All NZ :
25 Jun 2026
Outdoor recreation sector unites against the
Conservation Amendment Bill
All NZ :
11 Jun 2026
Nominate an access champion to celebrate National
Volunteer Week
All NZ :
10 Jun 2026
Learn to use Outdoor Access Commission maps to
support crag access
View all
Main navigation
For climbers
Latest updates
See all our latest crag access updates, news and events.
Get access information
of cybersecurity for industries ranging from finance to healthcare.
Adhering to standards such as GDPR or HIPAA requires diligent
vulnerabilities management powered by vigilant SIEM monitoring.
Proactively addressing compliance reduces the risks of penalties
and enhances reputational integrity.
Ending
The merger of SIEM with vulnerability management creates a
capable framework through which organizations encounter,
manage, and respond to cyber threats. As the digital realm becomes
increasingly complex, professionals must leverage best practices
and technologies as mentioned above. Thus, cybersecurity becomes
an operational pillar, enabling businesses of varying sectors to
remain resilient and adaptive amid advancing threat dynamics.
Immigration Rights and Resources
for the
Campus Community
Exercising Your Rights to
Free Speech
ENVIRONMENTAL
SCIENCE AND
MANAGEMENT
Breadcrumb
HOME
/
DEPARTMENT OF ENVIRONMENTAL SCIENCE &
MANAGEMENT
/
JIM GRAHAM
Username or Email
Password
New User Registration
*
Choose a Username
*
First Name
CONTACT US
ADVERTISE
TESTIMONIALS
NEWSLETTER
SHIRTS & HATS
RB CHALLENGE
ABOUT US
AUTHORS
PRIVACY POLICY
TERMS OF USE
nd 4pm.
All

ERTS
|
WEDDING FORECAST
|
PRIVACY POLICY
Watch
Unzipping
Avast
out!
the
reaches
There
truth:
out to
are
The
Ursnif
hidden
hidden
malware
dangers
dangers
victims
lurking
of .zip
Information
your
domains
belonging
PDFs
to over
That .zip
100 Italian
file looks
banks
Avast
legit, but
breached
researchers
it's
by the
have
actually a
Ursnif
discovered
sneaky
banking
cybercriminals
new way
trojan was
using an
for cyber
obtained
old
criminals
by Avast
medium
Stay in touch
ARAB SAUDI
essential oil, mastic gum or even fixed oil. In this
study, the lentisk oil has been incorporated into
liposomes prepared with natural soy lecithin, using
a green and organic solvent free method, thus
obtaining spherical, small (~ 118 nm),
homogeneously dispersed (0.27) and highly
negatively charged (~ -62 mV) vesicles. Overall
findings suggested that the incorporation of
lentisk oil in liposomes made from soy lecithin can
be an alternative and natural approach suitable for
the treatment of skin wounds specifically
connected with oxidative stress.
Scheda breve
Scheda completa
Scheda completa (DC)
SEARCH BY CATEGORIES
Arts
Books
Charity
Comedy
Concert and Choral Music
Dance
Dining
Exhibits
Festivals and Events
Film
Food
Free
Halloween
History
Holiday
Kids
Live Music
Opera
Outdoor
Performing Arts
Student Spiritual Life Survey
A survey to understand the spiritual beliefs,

• WHAT TO DO: The records above must be printed again in full, exactly as written.

• REPLY:
All NZ :
25 Jun 2026
Outdoor recreation sector unites against the
Conservation Amendment Bill
All NZ :
11 Jun 2026
Nominate an access champion to celebrate National
Volunteer Week
All NZ :
10 Jun 2026
Learn to use Outdoor Access Commission maps to
support crag access
View all
Main navigation
For climbers
Latest updates
See all our latest crag access updates, news and events.
Get access information
of cybersecurity for industries ranging from finance to healthcare.
Adhering to standards such as GDPR or HIPAA requires diligent
vulnerabilities management powered by vigilant SIEM monitoring.
Proactively addressing compliance reduces the risks of penalties
and enhances reputational integrity.
Ending
The merger of SIEM with vulnerability management creates a
capable framework through which organizations encounter,
manage, and respond to cyber threats. As the digital realm becomes
increasingly complex, professionals must leverage best practices
and technologies as mentioned above. Thus, cybersecurity becomes
an operational pillar, enabling businesses of varying sectors to
remain resilient and adaptive amid advancing threat dynamics.
Immigration Rights and Resources
for the
Campus Community
Exercising Your Rights to
Free Speech
ENVIRONMENTAL
SCIENCE AND
MANAGEMENT
Breadcrumb
HOME
/
DEPARTMENT OF ENVIRONMENTAL SCIENCE &
MANAGEMENT
/
JIM GRAHAM
Username or Email
Password
New User Registration
*
Choose a Username
*
First Name
CONTACT US
ADVERTISE
TESTIMONIALS
NEWSLETTER
SHIRTS & HATS
RB CHALLENGE
ABOUT US
AUTHORS
PRIVACY POLICY
TERMS OF USE
nd 4pm.
All

ERTS
|
WEDDING FORECAST
|
PRIVACY POLICY
Watch
Unzipping
Avast
out!
the
reaches
There
truth:
out to
are
The
Ursnif
hidden
hidden
malware
dangers
dangers
victims
lurking
of .zip
Information
your
domains
belonging
PDFs
to over
That .zip
100 Italian
file looks
banks
Avast
legit, but
breached
researchers
it's
by the
have
actually a
Ursnif
discovered
sneaky
banking
cybercriminals
new way
trojan was
using an
for cyber
obtained
old
criminals
by Avast
medium
Stay in touch
ARAB SAUDI
essential oil, mastic gum or even fixed oil. In this
study, the lentisk oil has been incorporated into
liposomes prepared with natural soy lecithin, using
a green and organic solvent free method, thus
obtaining spherical, small (~ 118 nm),
homogeneously dispersed (0.27) and highly
negatively charged (~ -62 mV) vesicles. Overall
findings suggested that the incorporation of
lentisk oil in liposomes made from soy lecithin can
be an alternative and natural approach suitable for
the treatment of skin wounds specifically
connected with oxidative stress.
Scheda breve
Scheda completa
Scheda completa (DC)
SEARCH BY CATEGORIES
Arts
Books
Charity
Comedy
Concert and Choral Music
Dance
Dining
Exhibits
Festivals and Events
Film
Food
Free
Halloween
History
Holiday
Kids
Live Music
Opera
Outdoor
Performing Arts
Student Spiritual Life Survey
A survey to understand the spiritual beliefs,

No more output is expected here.